Please pull the text out of each of the items below and reproduce it word for word, line by line. Leave the pictures out of your answer.

════════

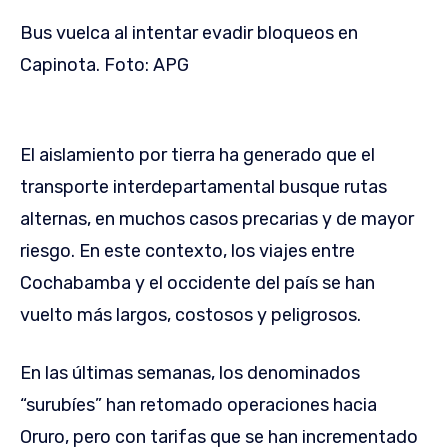
Bus vuelca al intentar evadir bloqueos en
Capinota. Foto: APG
El aislamiento por tierra ha generado que el
transporte interdepartamental busque rutas
alternas, en muchos casos precarias y de mayor
riesgo. En este contexto, los viajes entre
Cochabamba y el occidente del país se han
vuelto más largos, costosos y peligrosos.
En las últimas semanas, los denominados
“surubíes” han retomado operaciones hacia
Oruro, pero con tarifas que se han incrementado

════════

→ **Completed task**
Bus vuelca al intentar evadir bloqueos en
Capinota. Foto: APG
El aislamiento por tierra ha generado que el
transporte interdepartamental busque rutas
alternas, en muchos casos precarias y de mayor
riesgo. En este contexto, los viajes entre
Cochabamba y el occidente del país se han
vuelto más largos, costosos y peligrosos.
En las últimas semanas, los denominados
“surubíes” han retomado operaciones hacia
Oruro, pero con tarifas que se han incrementado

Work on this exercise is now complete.